((
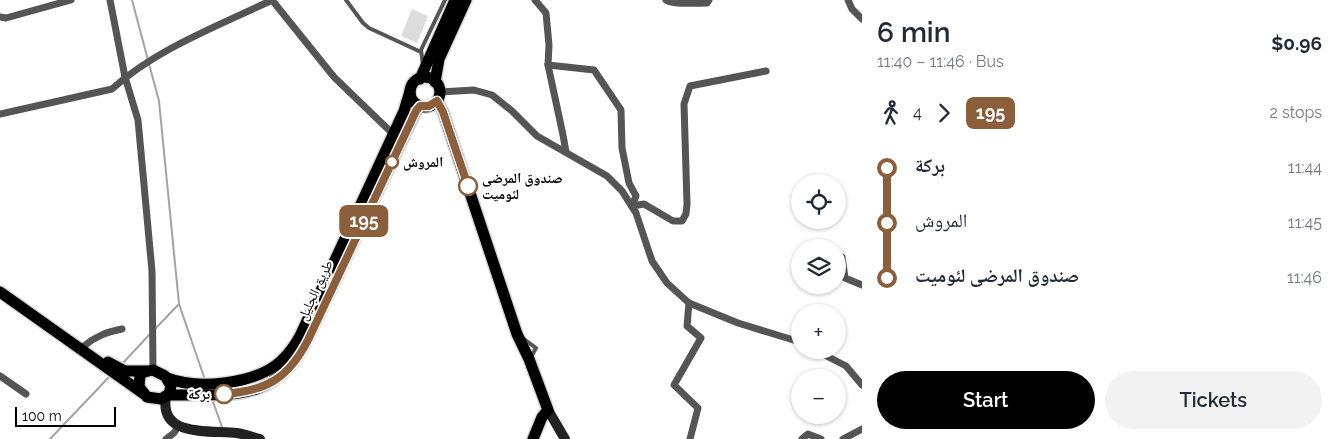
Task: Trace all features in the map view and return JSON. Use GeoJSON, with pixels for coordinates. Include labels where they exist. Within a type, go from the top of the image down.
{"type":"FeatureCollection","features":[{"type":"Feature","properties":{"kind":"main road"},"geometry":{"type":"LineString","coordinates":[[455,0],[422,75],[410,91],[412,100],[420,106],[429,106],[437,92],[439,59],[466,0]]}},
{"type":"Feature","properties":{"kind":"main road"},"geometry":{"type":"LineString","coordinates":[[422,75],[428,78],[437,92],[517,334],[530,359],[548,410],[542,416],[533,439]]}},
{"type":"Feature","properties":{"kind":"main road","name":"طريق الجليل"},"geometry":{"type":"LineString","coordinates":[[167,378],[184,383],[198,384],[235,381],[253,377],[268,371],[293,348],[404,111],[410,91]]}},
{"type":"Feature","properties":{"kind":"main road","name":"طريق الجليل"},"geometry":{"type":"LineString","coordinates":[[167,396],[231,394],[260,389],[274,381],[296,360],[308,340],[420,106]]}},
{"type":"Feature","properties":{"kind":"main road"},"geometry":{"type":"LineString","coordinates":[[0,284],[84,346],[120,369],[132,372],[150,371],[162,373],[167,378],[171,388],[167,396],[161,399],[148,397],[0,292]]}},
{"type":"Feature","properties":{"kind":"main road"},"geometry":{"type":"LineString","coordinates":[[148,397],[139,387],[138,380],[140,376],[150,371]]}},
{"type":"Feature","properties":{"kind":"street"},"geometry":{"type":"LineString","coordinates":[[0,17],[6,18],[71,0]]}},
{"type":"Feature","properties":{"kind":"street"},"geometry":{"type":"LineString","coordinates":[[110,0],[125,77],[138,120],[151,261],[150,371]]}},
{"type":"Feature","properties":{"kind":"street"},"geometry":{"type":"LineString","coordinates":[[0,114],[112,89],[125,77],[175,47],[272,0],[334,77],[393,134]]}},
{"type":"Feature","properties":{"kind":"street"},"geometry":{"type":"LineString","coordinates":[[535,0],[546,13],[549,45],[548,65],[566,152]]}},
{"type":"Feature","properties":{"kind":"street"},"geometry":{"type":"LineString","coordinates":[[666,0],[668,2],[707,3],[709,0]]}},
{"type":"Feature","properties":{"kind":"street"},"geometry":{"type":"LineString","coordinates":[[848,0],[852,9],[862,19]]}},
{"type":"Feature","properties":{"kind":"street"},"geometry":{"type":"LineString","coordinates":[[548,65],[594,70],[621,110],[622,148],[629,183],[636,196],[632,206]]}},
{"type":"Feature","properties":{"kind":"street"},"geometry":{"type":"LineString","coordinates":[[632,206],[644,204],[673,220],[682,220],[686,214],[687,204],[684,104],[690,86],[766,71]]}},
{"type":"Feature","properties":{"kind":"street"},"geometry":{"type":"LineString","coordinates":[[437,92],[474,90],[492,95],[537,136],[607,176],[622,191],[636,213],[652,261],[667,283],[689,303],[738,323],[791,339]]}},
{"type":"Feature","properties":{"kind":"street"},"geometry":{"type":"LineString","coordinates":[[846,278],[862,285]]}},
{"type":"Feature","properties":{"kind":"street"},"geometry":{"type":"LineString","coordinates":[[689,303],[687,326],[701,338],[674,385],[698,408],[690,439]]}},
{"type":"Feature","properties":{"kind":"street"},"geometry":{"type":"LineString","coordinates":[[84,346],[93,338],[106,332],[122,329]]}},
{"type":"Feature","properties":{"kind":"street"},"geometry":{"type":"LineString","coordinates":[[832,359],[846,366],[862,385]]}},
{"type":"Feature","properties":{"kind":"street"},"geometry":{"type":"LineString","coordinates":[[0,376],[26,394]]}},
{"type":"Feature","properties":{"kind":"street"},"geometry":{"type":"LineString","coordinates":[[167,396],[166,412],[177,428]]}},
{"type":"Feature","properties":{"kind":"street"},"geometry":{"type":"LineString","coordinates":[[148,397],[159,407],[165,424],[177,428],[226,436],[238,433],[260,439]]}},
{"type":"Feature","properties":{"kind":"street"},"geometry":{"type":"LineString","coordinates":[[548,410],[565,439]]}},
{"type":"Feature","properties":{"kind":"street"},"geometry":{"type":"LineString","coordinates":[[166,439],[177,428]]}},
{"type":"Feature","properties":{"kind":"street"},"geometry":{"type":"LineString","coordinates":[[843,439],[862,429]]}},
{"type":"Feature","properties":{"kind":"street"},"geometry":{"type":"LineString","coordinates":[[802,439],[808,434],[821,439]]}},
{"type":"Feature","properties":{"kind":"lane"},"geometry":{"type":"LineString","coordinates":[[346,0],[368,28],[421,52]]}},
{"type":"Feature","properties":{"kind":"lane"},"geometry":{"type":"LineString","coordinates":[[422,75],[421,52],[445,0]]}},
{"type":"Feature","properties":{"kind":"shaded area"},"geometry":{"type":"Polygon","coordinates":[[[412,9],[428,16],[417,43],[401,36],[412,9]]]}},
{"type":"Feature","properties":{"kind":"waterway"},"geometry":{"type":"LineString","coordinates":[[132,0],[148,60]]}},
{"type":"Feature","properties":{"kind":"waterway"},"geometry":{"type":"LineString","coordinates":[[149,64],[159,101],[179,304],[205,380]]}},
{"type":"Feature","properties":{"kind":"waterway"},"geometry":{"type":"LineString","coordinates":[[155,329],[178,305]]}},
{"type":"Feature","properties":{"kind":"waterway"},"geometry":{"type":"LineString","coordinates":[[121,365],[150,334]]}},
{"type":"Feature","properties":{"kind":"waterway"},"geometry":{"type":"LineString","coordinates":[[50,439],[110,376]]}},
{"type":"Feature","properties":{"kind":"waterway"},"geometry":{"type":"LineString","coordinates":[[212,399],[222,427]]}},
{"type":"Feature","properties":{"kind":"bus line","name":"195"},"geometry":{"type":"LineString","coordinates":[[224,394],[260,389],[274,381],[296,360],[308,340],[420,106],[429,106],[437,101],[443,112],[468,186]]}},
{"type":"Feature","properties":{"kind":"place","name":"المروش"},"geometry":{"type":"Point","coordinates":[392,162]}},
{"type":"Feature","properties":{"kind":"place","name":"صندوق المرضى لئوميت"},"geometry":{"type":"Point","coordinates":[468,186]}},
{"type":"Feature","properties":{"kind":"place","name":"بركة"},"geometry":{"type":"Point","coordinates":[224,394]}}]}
))
Task description: What lines in the material above include "lane"? Copy every one of them.

Solution to this problem:
{"type":"Feature","properties":{"kind":"lane"},"geometry":{"type":"LineString","coordinates":[[346,0],[368,28],[421,52]]}},
{"type":"Feature","properties":{"kind":"lane"},"geometry":{"type":"LineString","coordinates":[[422,75],[421,52],[445,0]]}},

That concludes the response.